I have been thinking recently of a discussion on abortion and the term “pro-life” that I had with a friend and (at the time) fellow philosophy undergraduate. In a nutshell we both came to the agreement that, I as far-vegetarian (I don’t buy leather, eat gelatin, etc) and they a vegan, could potentially take a “pro-life” argument seriously if it was coming from a vegan or vegetarian.
While I can think of plenty of ways an argument could go about, the pro-life argument would probably be quite secular in nature, or at the very least not rooted in the typical context that those opposed to abortion operate in today. What this reveals however is that in the abortion debate that is seemingly unending (in the United States of America most obviously) is that those interested in animal rights end up losing no matter what.
Of course, it is safe to assume that the typical “pro-life” supporter and the typical “pro-choice” supporter both eat meat (this is a statistical fact) and do not think much of the topic of animal rights at least when discussing abortion but their positions both ultimately on the face of it support that animals do not have rights and the entire abortion debate is inherently quite anthropocentric. On the pro-choice side you will be hard pressed to find a supporter who at least would not call a fetus a potential human, and ultimately if a potential human can be terminated in an ethically defensible way then it stands to reason that animals do not mean much in the grand scheme of things. In other words, if a potential future member of your own species is not considered something inherently important and sacred so to speak, then members of other species probably do not have much importance.
Conversely, the pro-life side of the argument rests (most commonly) on a religiously founded form of anthropocentrism. Abortion is wrong in the eyes of the pro-life supporter because it is ending either a potential, or fully realized human life.
This seeming lose-lose situation for the animal rights supporter is somewhat remedied by dividing humans from animals, or by placing heavy importance on utilitarianism or the wishes of the mother. Of course an easy fix is by identifying abortion as a specific human problem, and any concerns of reproduction should be left to individual species to work out (be it through evolution, instinct, or what have you).
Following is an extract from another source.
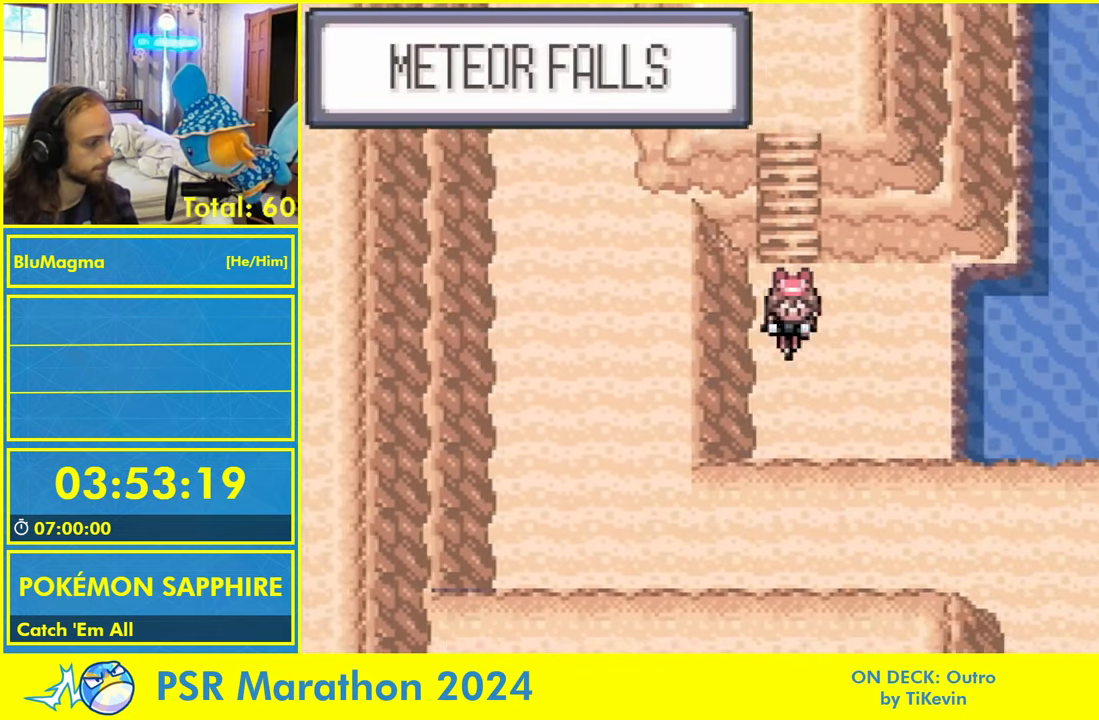
{"dt_ms": 500, "buttons": ["DPAD_RIGHT"], "events": [[17, "DPAD_DOWN", "up"], [217, "DPAD_UP", "down"], [333, "DPAD_UP", "up"]]}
The issues for the animal rights supporter still remain. I will make the assumption (I could very well be wrong, but I would be surprised to find so) that most vegetarians and vegans are of the pro-choice camp when it comes to the abortion debate. Yet the heavy anthropocentrism still remains in that if humans are allowed to end potential human lives, the idea of ending other animal lives seems quite trivial. While the easy fix above gets around this for the animal rights supporter, it doesn’t solve the problem of how the abortion debate reinforces anthropocentrism quite heavily.
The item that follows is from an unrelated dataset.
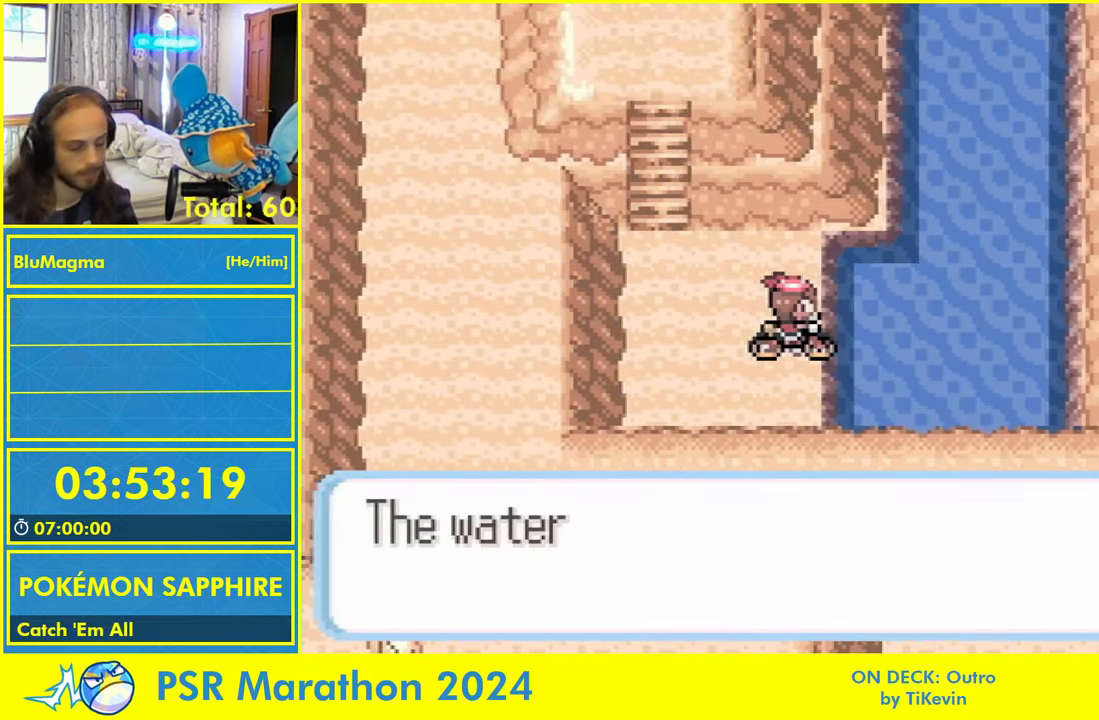
{"dt_ms": 500, "buttons": ["DPAD_RIGHT"], "events": []}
It would appear that aside from the easy fix, a form of utilitarianism could also rectify this, such as Peter Singer’s. Singer however remains a controversial figure on the topic of abortion, and even remains one within the realm of animal rights (the most damning and common critique of him would be his position as a “welfarist”). While I am personally drawn to Singer’s ethics, I do not think it be necessary on this topic. The animal rights supporter can easily rectify their beliefs with a pro-choice position if one views abortion as a human problem, and that generally concerns of reproduction should be left to individual species.
This however raises issues of activities that humans participate in, such as population control and encouraging breeding of endangered animals. An obvious answer to these issues is that of Singer’s utilitarianism or variations there of. Yet I would take my easy fix and apply it more generally, as in many cases population control and encouraged breeding are viewed as ways of fixing problems, problems caused by humans. So to take the easy step one step further, we should just leave animals to their own devices and stop interfering with them all together.
[Two examples that come to mind in terms of population control and encouraged breeding is that of white tailed dear and pandas respectively. White tail deer have had their populations culled due to them over-eating their sources of food and killings were done in order to avoid mass starvation, what is often not talked about however is that the reason the white tail deer population needs to be culled in the first place is because they lack natural predators, namely wolves which humans have effectively killed off. Giant pandas are endangered due to hunting and habitat loss, direct actions taken by humans. The general position I propose should not be taken as an abrupt abandoning of the help we lend to animals now, but rather a policy of non-interference in that similar problems that we experience now do not arise again in the future.]